The suspected head of Spain's armed Basque separatist group Eta has been arrested in northern France.
Alejandro Zobaran Arriola and three other Eta suspects were seized by French police at a holiday cottage in a remote village near the Belgian border.
One of the other three detainees is also thought to be a senior militant.
Eta's campaign for independence for the Basque region has cost more than 800 lives since 1968 but it called a halt to armed attacks last year.
The four suspects were arrested at a cottage overlooking the tiny hamlet of Willencourt, population 140, south of the port of Dunkirk.
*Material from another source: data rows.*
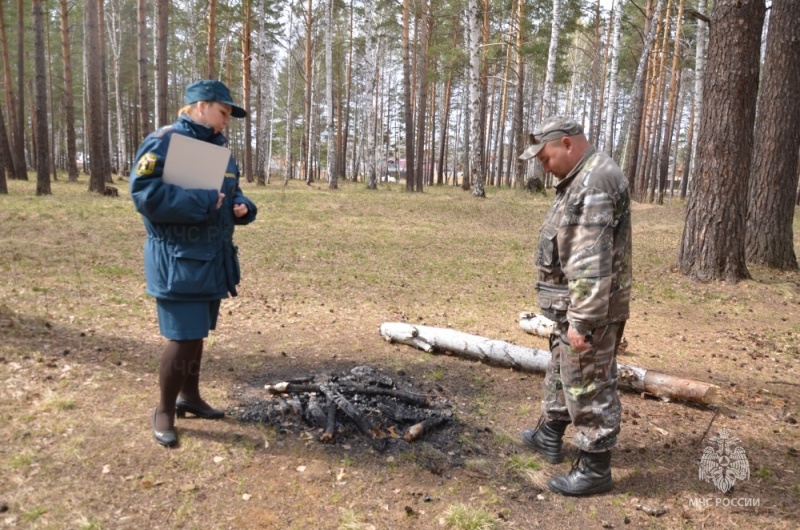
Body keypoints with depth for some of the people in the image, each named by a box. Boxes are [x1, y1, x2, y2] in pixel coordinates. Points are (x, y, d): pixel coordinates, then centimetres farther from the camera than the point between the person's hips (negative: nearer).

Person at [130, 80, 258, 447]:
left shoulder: (217, 148, 13)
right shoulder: (164, 142, -13)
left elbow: (232, 192, 22)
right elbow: (145, 194, -23)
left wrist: (241, 207, -1)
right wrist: (202, 202, -23)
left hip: (211, 259, 8)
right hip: (178, 261, -8)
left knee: (196, 334, 17)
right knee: (183, 337, -6)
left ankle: (188, 396, 34)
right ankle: (164, 411, 14)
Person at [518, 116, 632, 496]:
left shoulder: (595, 182, -21)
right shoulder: (581, 178, 13)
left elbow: (593, 262, -27)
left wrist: (582, 320, -26)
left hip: (590, 308, -11)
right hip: (576, 304, 11)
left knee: (589, 387, 1)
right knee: (561, 372, 23)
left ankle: (595, 469, 16)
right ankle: (550, 437, 41)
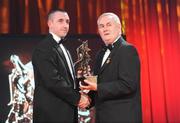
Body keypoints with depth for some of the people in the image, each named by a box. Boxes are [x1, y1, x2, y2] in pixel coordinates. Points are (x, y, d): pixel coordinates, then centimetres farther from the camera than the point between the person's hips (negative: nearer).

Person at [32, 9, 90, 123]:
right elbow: (53, 81, -21)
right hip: (52, 113, -8)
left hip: (68, 112, 8)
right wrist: (77, 98, -12)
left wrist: (81, 95, -2)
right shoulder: (43, 49, -12)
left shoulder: (63, 49, 16)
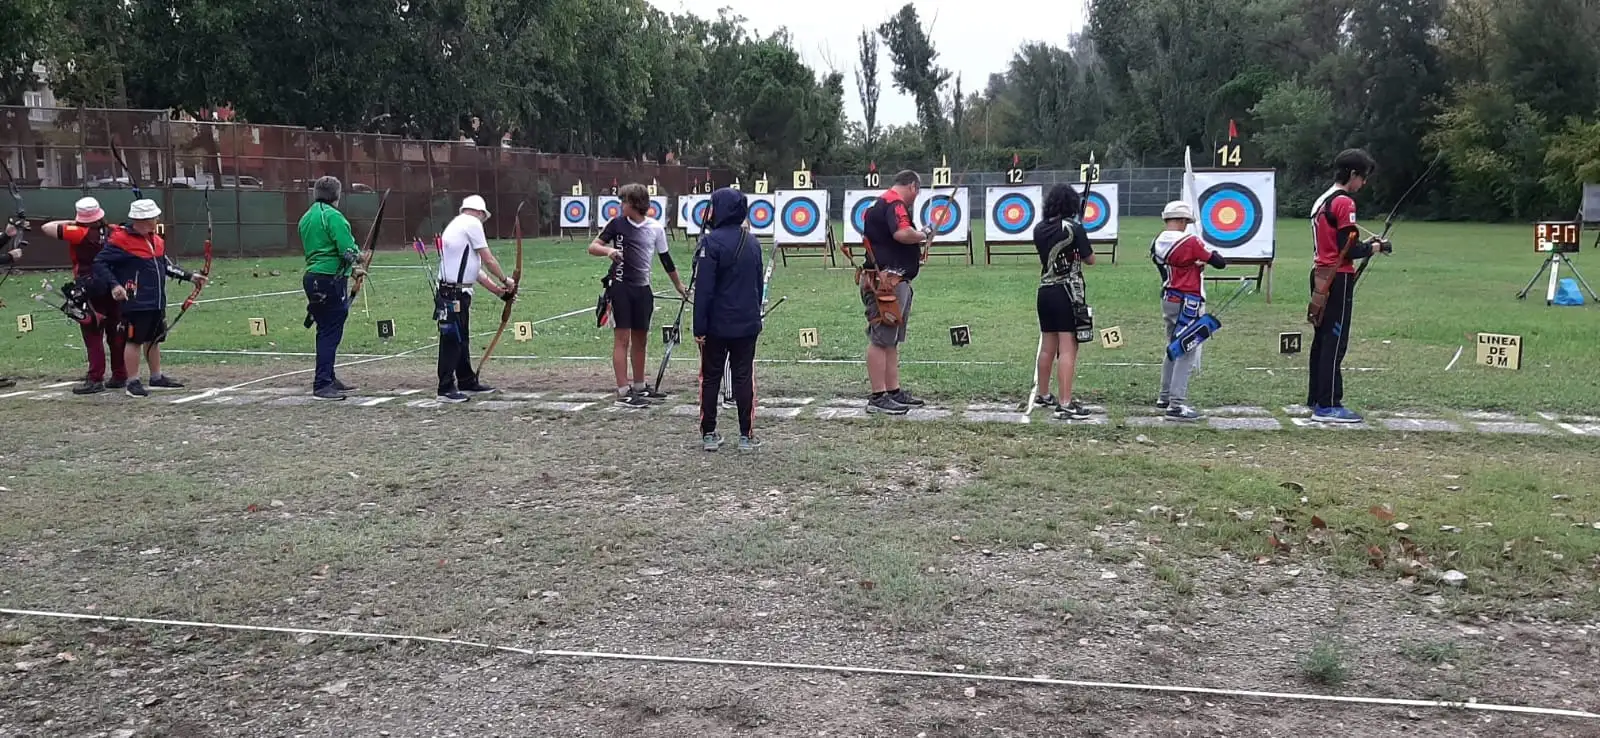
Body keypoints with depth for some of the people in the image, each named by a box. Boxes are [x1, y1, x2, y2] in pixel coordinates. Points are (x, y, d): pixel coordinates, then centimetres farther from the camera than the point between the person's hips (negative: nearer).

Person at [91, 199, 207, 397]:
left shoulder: (155, 239, 12)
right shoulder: (121, 240, -14)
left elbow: (165, 264, 23)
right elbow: (100, 263, -14)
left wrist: (189, 276, 18)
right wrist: (114, 284, -25)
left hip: (157, 301, 8)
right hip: (135, 302, -8)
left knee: (154, 338, 17)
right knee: (134, 339, -2)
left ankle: (156, 376, 30)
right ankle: (132, 382, 6)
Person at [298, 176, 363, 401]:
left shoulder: (306, 217, 18)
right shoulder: (333, 216, -11)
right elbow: (346, 248, -16)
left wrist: (351, 265, 20)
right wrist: (356, 265, 5)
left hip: (313, 277, 9)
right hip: (330, 279, -9)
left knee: (326, 331, 17)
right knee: (330, 333, -7)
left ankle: (328, 379, 25)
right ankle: (322, 385, -7)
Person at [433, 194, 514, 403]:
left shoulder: (457, 225, 21)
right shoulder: (472, 223, -8)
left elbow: (474, 268, 19)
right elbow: (488, 259, -7)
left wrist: (497, 290, 18)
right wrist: (505, 280, 7)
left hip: (457, 294, 10)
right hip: (453, 294, -10)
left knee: (461, 339, 18)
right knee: (451, 340, -7)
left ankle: (467, 382, 28)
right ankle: (446, 389, -5)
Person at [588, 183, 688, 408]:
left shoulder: (656, 227, 2)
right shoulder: (616, 224, -4)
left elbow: (665, 259, 11)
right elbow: (593, 247, -7)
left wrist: (679, 285, 16)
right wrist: (607, 250, -29)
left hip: (642, 288, 4)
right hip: (620, 286, -3)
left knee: (640, 339, 13)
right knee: (622, 338, -6)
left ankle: (639, 387, 27)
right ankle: (623, 392, -5)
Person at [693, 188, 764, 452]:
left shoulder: (712, 242, -14)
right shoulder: (752, 242, 7)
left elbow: (703, 289, -16)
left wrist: (699, 327, -13)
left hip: (717, 324, -4)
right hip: (747, 324, 5)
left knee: (710, 378, 7)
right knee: (744, 378, 7)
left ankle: (709, 433, 13)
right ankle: (746, 435, 7)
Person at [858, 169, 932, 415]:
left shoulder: (882, 204, 20)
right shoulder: (895, 203, -13)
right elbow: (902, 233, -30)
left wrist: (915, 253, 21)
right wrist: (924, 235, -12)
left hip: (895, 282, 11)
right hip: (887, 282, -11)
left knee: (891, 340, 14)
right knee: (880, 339, -8)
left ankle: (894, 392, 21)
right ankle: (878, 397, -5)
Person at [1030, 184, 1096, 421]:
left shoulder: (1039, 229, 6)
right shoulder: (1074, 227, -12)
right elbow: (1090, 259, -3)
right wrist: (1082, 246, 15)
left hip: (1045, 291, 7)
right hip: (1068, 293, -7)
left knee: (1048, 347, 19)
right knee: (1067, 349, -8)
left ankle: (1043, 395, 32)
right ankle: (1065, 404, -12)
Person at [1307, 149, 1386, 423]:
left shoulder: (1322, 201, 14)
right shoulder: (1344, 203, -14)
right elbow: (1349, 250, -18)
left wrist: (1365, 244, 12)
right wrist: (1375, 247, -2)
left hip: (1321, 275, 10)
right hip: (1338, 279, -10)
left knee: (1322, 338, 14)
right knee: (1335, 341, -8)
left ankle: (1316, 398, 21)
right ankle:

Police swooped on the house, local resident Mickael Catouillard told AFP news agency, adding that there had been a sudden swarm of cars and flashing lights.
Firearms and documents were seized inside the house, Spanish national radio said, citing counter-terrorism sources.
'Odd kind of tourists'
Local hunter Pierre Dufour told AFP that the suspects had moved into the cottage almost two weeks ago, saying they had come to tour the Belgian coast.
"They planned to stay three weeks and they paid for it all up front," he added.
According to the Spanish daily El Pais, the owner of the cottage tipped off police about the men when he found their identity documents suspicious. They had reportedly tried to pass themselves off as students.
"I too found it weird," Mr Dufour said.
"For tourists, they hardly ever went out. One day one of them, a young man, asked me the way to a baker's. He spoke with a strong foreign accent. He was very polite, very friendly."
Mr Arriola - known as Xarla - is believed to be the sixth Eta military chief to be detained since Francisco Javier Lopez Pena was arrested in May 2008.
Eta has been coming under increasing pressure to lay down its weapons and, in January this year, announced that it would cease "offensive armed actions".
But Prime Minister Jose Luis Rodriguez Zapatero rejected the declaration, saying he wanted the group to be completely disbanded.
Spanish authorities believe their campaign against Eta has crippled its operational capacity, with dozens of arrests - including a number of top leaders - made in collaboration with forces in other countries.